イジワル上司に恋をして(ミルククラウン)【番外編】
「ゆっくり堪能させてもらう」
とあるホテルのデザートブッフェ。
それに目を輝かせるのは当然ながら女ばかり。

オレは甘いモンなんてなくてもいい人間だから、その満面の笑みの気持ちがさっぱりわからない。

……そんなオレが、じゃあなぜここにいるのか。


「うわ……すごい種類のスイーツ!!」


――答えは簡単。


「じゃ!遠慮なくいただきまーす!」


なの花の機嫌を取るためだ。


「ヤバイッ……おいひぃ……」
「バカか。んなモンくらいで泣きそうになってんじゃねぇ」


頬づえをついて、コーヒーカップを片手に向かいに座るなの花に呆れた声を出す。
もぐもぐと、恥じらうことなく大きな口にデザートを放り込む姿は正直笑える。……いや、バカにした意味じゃなく。


「だって!こんなとこ、なかなか来たくても機会ないし!しかもごちそうしてくれるっていうんだから美味しさ倍増にもなりますって」


コイツは甘いモン与えりゃ、いっつもこんな顔すんのか。

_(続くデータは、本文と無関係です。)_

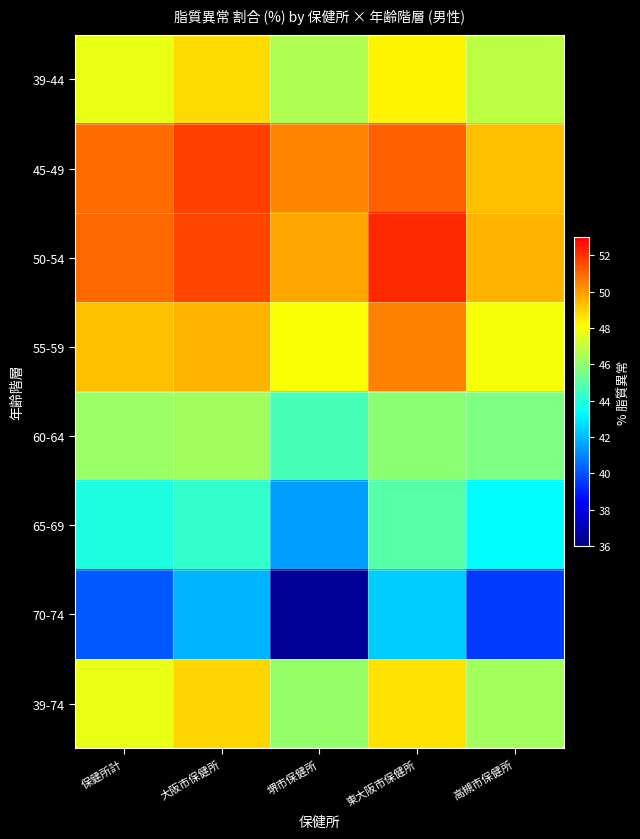

Reading left to right, extract all data points from this chart.

39-44: 保健所計=47.7	大阪市保健所=48.8	堺市保健所=46.6	東大阪市保健所=48.3	高槻市保健所=46.9
45-49: 保健所計=50.9	大阪市保健所=51.8	堺市保健所=50.4	東大阪市保健所=51.1	高槻市保健所=49.3
50-54: 保健所計=51.0	大阪市保健所=51.6	堺市保健所=49.8	東大阪市保健所=52.1	高槻市保健所=49.5
55-59: 保健所計=49.3	大阪市保健所=49.5	堺市保健所=48.0	東大阪市保健所=50.5	高槻市保健所=48.0
60-64: 保健所計=46.2	大阪市保健所=46.3	堺市保健所=44.7	東大阪市保健所=45.9	高槻市保健所=45.6
65-69: 保健所計=43.9	大阪市保健所=44.3	堺市保健所=41.5	東大阪市保健所=44.9	高槻市保健所=43.2
70-74: 保健所計=40.1	大阪市保健所=41.9	堺市保健所=36.5	東大阪市保健所=42.4	高槻市保健所=39.6
39-74: 保健所計=47.7	大阪市保健所=48.9	堺市保健所=46.1	東大阪市保健所=48.6	高槻市保健所=46.4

コドモか。
あぁ、事実コドモだったな。


カチャッと一口飲んだコーヒーをソーサーに戻し、何気なく店内を見渡す。

まー確かに人気ありそうだな。
レストラン自体の造りも凝ってるし、デザートひとつひとつも手抜きしてない感じだ。

足を組み、再び目の前のヤツに視線を戻す。
すると、ちょっと渋い顔をしてるからなんだろうと目を凝らした。